(Saved entries)
▼▼▼

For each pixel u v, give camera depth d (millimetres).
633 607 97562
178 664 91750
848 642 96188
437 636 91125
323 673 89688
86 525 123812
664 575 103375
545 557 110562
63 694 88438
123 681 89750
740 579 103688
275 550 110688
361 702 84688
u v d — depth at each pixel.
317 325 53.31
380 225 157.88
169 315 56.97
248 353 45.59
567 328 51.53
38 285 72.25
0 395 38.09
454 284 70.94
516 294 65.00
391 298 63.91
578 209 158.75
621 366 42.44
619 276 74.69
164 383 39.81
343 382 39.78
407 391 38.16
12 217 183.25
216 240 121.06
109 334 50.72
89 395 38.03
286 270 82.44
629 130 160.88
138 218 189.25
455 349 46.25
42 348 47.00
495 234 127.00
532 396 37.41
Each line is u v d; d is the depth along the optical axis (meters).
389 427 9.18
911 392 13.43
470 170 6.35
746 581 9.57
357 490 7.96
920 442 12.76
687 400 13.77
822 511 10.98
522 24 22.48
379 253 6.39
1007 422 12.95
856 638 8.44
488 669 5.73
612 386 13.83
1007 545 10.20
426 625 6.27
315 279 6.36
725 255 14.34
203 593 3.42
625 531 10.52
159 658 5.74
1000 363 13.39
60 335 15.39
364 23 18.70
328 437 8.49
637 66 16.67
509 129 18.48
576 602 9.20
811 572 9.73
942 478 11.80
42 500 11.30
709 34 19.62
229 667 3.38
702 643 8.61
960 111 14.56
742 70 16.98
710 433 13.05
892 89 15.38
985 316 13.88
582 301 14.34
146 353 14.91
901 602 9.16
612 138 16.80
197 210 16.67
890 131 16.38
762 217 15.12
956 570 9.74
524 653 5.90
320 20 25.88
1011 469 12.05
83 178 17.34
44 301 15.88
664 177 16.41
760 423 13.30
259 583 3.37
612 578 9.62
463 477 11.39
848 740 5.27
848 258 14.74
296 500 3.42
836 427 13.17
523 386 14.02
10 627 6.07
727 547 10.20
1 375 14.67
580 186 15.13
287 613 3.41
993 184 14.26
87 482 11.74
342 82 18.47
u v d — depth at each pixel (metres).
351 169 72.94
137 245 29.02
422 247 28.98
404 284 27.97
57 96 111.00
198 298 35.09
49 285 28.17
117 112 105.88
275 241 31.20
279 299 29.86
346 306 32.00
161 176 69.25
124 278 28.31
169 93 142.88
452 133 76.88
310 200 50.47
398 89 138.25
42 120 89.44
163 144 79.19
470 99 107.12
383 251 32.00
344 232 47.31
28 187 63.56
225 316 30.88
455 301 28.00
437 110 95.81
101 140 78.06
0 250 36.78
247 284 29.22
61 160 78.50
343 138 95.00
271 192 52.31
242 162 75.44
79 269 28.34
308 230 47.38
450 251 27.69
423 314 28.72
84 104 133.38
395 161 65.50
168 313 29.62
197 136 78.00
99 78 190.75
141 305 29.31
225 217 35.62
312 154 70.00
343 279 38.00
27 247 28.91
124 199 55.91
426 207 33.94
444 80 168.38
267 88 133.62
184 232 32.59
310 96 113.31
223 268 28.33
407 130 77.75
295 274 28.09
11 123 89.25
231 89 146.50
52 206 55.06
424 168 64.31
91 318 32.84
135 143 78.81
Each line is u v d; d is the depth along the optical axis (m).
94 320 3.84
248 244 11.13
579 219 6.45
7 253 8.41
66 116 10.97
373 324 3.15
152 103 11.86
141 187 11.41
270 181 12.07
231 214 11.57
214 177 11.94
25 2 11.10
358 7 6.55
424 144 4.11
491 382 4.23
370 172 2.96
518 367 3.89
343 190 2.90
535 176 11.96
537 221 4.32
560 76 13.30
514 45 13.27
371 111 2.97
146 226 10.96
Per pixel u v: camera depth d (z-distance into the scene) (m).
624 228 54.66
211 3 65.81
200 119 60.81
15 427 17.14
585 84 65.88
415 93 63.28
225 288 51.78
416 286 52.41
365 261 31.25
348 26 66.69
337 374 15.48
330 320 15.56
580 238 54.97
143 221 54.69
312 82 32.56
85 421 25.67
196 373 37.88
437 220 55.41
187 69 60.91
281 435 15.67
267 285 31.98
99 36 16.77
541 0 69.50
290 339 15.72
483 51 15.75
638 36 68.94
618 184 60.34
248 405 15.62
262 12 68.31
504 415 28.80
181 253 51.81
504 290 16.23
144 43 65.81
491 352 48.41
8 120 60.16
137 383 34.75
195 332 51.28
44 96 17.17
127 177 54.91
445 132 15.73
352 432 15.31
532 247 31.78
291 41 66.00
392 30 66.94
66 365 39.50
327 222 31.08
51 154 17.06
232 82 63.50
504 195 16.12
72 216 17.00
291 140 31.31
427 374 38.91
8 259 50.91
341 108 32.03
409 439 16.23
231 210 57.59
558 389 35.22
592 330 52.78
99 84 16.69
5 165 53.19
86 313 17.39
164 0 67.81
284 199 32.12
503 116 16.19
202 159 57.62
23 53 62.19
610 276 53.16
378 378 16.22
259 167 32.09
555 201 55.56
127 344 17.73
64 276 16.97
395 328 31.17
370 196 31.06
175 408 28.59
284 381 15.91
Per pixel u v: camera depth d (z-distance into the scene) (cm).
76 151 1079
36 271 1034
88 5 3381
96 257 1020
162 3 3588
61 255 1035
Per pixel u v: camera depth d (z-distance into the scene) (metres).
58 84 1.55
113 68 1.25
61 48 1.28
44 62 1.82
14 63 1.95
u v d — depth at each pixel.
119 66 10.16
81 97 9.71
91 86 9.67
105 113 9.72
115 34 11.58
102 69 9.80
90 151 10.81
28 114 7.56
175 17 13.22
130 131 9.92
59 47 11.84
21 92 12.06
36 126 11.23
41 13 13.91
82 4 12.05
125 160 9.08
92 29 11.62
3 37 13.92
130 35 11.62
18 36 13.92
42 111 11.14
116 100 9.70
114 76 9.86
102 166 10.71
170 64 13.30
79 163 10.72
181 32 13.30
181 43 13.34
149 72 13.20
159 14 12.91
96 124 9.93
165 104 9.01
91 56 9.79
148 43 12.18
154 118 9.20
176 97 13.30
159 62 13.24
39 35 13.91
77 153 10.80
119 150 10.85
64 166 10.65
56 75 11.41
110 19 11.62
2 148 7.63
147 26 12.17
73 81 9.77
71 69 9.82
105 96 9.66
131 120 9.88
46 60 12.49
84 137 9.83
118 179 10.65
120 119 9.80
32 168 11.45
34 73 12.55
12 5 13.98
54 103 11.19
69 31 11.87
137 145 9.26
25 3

▲▲▲

◆ **ACTIVITY**
Write out each record exactly, without addition or omission.

◆ **TASK OUTPUT**
For each pixel u v, give camera depth d (millimetres).
633 607 97562
178 664 91750
848 642 96188
437 636 91125
323 673 89688
86 525 123812
664 575 103375
545 557 110562
63 694 88438
123 681 89750
740 579 103688
275 550 110688
361 702 84688
u v d — depth at each pixel.
317 325 53.31
380 225 157.88
169 315 56.97
248 353 45.59
567 328 51.53
38 285 72.25
0 395 38.09
454 284 70.94
516 294 65.00
391 298 63.91
578 209 158.75
621 366 42.44
619 276 74.69
164 383 39.81
343 382 39.78
407 391 38.16
12 217 183.25
216 240 121.06
109 334 50.72
89 395 38.03
286 270 82.44
629 130 160.88
138 218 189.25
455 349 46.25
42 348 47.00
495 234 127.00
532 396 37.41
Each line is u v d; d is the depth along the optical axis (meters).
389 427 9.18
911 392 13.43
470 170 6.35
746 581 9.57
357 490 7.96
920 442 12.76
687 400 13.77
822 511 10.98
522 24 22.48
379 253 6.39
1007 422 12.95
856 638 8.44
488 669 5.73
612 386 13.83
1007 545 10.20
426 625 6.27
315 279 6.36
725 255 14.34
203 593 3.42
625 531 10.52
159 658 5.74
1000 363 13.39
60 335 15.39
364 23 18.70
328 437 8.49
637 66 16.67
509 129 18.48
576 602 9.20
811 572 9.73
942 478 11.80
42 500 11.30
709 34 19.62
229 667 3.38
702 643 8.61
960 111 14.56
742 70 16.98
710 433 13.05
892 89 15.38
985 316 13.88
582 301 14.34
146 353 14.91
901 602 9.16
612 138 16.80
197 210 16.67
890 131 16.38
762 217 15.12
956 570 9.74
524 653 5.90
320 20 25.88
1011 469 12.05
83 178 17.34
44 301 15.88
664 177 16.41
760 423 13.30
259 583 3.37
612 578 9.62
463 477 11.39
848 740 5.27
848 258 14.74
296 500 3.42
836 427 13.17
523 386 14.02
10 627 6.07
727 547 10.20
1 375 14.67
580 186 15.13
287 613 3.41
993 184 14.26
87 482 11.74
342 82 18.47
u v d — depth at each pixel (metres).
351 169 72.94
137 245 29.02
422 247 28.98
404 284 27.97
57 96 111.00
198 298 35.09
49 285 28.17
117 112 105.88
275 241 31.20
279 299 29.86
346 306 32.00
161 176 69.25
124 278 28.31
169 93 142.88
452 133 76.88
310 200 50.47
398 89 138.25
42 120 89.44
163 144 79.19
470 99 107.12
383 251 32.00
344 232 47.31
28 187 63.56
225 316 30.88
455 301 28.00
437 110 95.81
101 140 78.06
0 250 36.78
247 284 29.22
61 160 78.50
343 138 95.00
271 192 52.31
242 162 75.44
79 269 28.34
308 230 47.38
450 251 27.69
423 314 28.72
84 104 133.38
395 161 65.50
168 313 29.62
197 136 78.00
99 78 190.75
141 305 29.31
225 217 35.62
312 154 70.00
343 279 38.00
27 247 28.91
124 199 55.91
426 207 33.94
444 80 168.38
267 88 133.62
184 232 32.59
310 96 113.31
223 268 28.33
407 130 77.75
295 274 28.09
11 123 89.25
231 89 146.50
52 206 55.06
424 168 64.31
91 318 32.84
135 143 78.81
Each line is u v d; d is the depth along the optical axis (m).
94 320 3.84
248 244 11.13
579 219 6.45
7 253 8.41
66 116 10.97
373 324 3.15
152 103 11.86
141 187 11.41
270 181 12.07
231 214 11.57
214 177 11.94
25 2 11.10
358 7 6.55
424 144 4.11
491 382 4.23
370 172 2.96
518 367 3.89
343 190 2.90
535 176 11.96
537 221 4.32
560 76 13.30
514 45 13.27
371 111 2.97
146 226 10.96
Per pixel u v: camera depth d (z-distance into the scene) (m).
624 228 54.66
211 3 65.81
200 119 60.81
15 427 17.14
585 84 65.88
415 93 63.28
225 288 51.78
416 286 52.41
365 261 31.25
348 26 66.69
337 374 15.48
330 320 15.56
580 238 54.97
143 221 54.69
312 82 32.56
85 421 25.67
196 373 37.88
437 220 55.41
187 69 60.91
281 435 15.67
267 285 31.98
99 36 16.77
541 0 69.50
290 339 15.72
483 51 15.75
638 36 68.94
618 184 60.34
248 405 15.62
262 12 68.31
504 415 28.80
181 253 51.81
504 290 16.23
144 43 65.81
491 352 48.41
8 120 60.16
137 383 34.75
195 332 51.28
44 96 17.17
127 177 54.91
445 132 15.73
352 432 15.31
532 247 31.78
291 41 66.00
392 30 66.94
66 365 39.50
327 222 31.08
51 154 17.06
232 82 63.50
504 195 16.12
72 216 17.00
291 140 31.31
427 374 38.91
8 259 50.91
341 108 32.03
409 439 16.23
231 210 57.59
558 389 35.22
592 330 52.78
99 84 16.69
5 165 53.19
86 313 17.39
164 0 67.81
284 199 32.12
503 116 16.19
202 159 57.62
23 53 62.19
610 276 53.16
378 378 16.22
259 167 32.09
555 201 55.56
127 344 17.73
64 276 16.97
395 328 31.17
370 196 31.06
175 408 28.59
284 381 15.91
Per pixel u v: camera depth d (z-distance into the scene) (cm).
76 151 1079
36 271 1034
88 5 3381
96 257 1020
162 3 3588
61 255 1035
Per pixel u v: camera depth d (z-distance into the scene) (metres).
58 84 1.55
113 68 1.25
61 48 1.28
44 62 1.82
14 63 1.95
u v d — depth at each pixel.
119 66 10.16
81 97 9.71
91 86 9.67
105 113 9.72
115 34 11.58
102 69 9.80
90 151 10.81
28 114 7.56
175 17 13.22
130 131 9.92
59 47 11.84
21 92 12.06
36 126 11.23
41 13 13.91
82 4 12.05
125 160 9.08
92 29 11.62
3 37 13.92
130 35 11.62
18 36 13.92
42 111 11.14
116 100 9.70
114 76 9.86
102 166 10.71
170 64 13.30
79 163 10.72
181 32 13.30
181 43 13.34
149 72 13.20
159 14 12.91
96 124 9.93
165 104 9.01
91 56 9.79
148 43 12.18
154 118 9.20
176 97 13.30
159 62 13.24
39 35 13.91
77 153 10.80
119 150 10.85
64 166 10.65
56 75 11.41
110 19 11.62
2 148 7.63
147 26 12.17
73 81 9.77
71 69 9.82
105 96 9.66
131 120 9.88
46 60 12.49
84 137 9.83
118 179 10.65
120 119 9.80
32 168 11.45
34 73 12.55
12 5 13.98
54 103 11.19
69 31 11.87
137 145 9.26
25 3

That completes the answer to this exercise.